[Excerpts from a dataset]

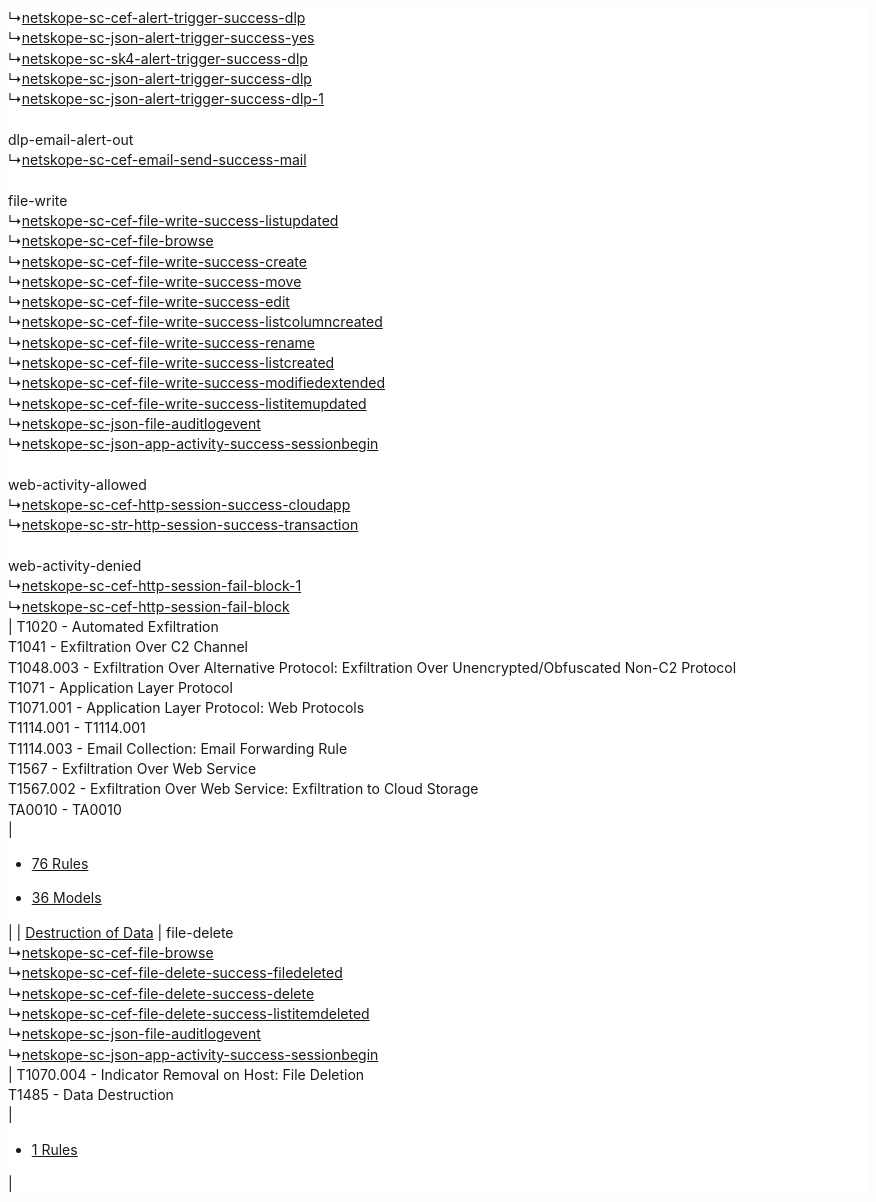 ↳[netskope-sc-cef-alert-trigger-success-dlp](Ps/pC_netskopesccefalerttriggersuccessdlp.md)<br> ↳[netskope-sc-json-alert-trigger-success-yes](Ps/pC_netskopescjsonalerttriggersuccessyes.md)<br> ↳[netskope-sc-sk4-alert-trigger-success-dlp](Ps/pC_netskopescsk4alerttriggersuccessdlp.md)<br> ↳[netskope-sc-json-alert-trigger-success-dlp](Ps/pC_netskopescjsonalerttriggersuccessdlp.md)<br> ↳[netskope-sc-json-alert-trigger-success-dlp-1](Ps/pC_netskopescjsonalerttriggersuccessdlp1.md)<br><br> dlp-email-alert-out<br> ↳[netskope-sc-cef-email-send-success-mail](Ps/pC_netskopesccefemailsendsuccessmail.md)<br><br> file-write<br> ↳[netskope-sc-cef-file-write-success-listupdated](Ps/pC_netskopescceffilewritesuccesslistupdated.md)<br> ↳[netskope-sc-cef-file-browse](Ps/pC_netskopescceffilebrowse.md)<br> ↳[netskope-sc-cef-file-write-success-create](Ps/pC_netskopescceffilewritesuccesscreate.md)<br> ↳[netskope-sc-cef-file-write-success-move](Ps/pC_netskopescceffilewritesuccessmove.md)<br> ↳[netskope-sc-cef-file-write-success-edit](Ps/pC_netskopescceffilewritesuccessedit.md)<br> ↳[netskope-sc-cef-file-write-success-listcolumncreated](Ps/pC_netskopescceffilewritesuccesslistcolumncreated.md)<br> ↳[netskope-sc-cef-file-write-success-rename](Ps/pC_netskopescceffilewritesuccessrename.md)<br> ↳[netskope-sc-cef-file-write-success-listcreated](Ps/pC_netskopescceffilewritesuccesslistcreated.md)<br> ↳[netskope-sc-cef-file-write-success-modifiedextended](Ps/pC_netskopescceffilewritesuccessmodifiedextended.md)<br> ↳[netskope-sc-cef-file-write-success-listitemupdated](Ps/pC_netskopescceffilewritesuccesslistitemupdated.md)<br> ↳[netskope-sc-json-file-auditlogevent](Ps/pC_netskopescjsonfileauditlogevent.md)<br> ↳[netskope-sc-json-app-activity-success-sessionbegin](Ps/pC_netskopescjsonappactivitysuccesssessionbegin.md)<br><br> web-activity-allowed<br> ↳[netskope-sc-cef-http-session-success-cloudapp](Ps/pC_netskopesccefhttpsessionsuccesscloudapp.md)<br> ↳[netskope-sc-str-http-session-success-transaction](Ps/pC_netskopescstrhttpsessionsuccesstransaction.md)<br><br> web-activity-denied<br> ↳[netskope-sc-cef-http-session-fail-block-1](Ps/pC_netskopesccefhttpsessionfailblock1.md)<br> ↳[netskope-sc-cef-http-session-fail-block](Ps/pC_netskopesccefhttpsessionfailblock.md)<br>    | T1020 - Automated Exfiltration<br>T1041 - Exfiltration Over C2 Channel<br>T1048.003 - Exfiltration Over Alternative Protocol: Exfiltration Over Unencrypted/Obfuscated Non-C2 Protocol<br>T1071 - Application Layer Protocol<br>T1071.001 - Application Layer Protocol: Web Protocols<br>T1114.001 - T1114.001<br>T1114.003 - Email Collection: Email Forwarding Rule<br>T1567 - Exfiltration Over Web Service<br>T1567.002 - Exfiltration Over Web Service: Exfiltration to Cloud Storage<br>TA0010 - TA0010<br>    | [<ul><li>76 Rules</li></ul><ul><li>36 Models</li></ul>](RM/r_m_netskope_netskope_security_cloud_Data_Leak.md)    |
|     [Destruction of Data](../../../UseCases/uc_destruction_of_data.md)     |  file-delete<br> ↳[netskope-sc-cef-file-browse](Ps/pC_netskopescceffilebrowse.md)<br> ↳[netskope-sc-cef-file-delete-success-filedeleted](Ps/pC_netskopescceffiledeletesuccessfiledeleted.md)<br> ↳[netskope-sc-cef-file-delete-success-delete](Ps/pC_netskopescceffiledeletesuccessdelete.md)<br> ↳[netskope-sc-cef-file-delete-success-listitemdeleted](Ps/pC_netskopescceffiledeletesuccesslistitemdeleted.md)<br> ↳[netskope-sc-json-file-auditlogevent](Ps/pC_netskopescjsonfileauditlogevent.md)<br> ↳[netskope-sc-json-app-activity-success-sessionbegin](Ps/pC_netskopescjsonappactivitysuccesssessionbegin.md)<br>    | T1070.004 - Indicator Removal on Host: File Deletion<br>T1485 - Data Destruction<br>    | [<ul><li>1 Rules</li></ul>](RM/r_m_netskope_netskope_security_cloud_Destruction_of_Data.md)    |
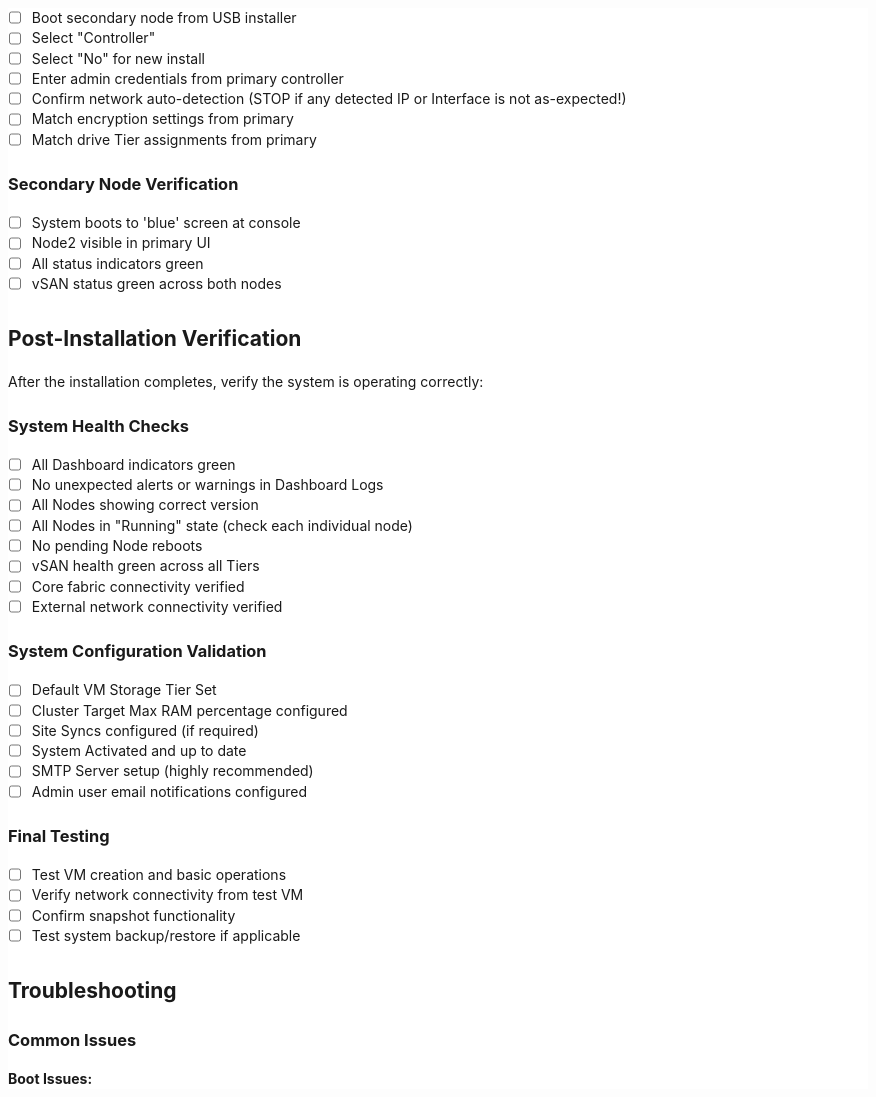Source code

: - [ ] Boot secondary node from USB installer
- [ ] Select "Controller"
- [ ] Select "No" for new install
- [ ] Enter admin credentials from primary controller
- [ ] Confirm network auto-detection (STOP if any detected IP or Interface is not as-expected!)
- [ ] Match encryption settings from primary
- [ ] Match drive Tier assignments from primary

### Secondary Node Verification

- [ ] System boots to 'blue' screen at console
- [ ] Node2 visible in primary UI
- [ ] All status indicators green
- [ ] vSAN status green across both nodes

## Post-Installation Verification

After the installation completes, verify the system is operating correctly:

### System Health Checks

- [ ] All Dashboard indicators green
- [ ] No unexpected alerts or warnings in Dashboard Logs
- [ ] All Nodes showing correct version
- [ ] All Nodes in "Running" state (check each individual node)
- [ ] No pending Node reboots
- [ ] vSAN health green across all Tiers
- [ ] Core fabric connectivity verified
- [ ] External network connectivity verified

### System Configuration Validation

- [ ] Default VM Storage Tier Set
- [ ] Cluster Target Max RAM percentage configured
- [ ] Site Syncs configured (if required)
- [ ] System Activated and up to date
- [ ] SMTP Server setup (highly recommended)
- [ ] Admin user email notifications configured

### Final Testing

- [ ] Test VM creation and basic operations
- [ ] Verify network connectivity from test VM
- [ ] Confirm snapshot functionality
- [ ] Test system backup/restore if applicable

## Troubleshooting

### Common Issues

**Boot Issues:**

- _WORK REQUIRED_:
Give back exactly the lines from the line containing "- [ ] All status indicators green" to the end of the entries, and no other lines.

- _WRITTEN SOLUTION_:
- [ ] All status indicators green
- [ ] vSAN status green across both nodes

## Post-Installation Verification

After the installation completes, verify the system is operating correctly:

### System Health Checks

- [ ] All Dashboard indicators green
- [ ] No unexpected alerts or warnings in Dashboard Logs
- [ ] All Nodes showing correct version
- [ ] All Nodes in "Running" state (check each individual node)
- [ ] No pending Node reboots
- [ ] vSAN health green across all Tiers
- [ ] Core fabric connectivity verified
- [ ] External network connectivity verified

### System Configuration Validation

- [ ] Default VM Storage Tier Set
- [ ] Cluster Target Max RAM percentage configured
- [ ] Site Syncs configured (if required)
- [ ] System Activated and up to date
- [ ] SMTP Server setup (highly recommended)
- [ ] Admin user email notifications configured

### Final Testing

- [ ] Test VM creation and basic operations
- [ ] Verify network connectivity from test VM
- [ ] Confirm snapshot functionality
- [ ] Test system backup/restore if applicable

## Troubleshooting

### Common Issues

**Boot Issues:**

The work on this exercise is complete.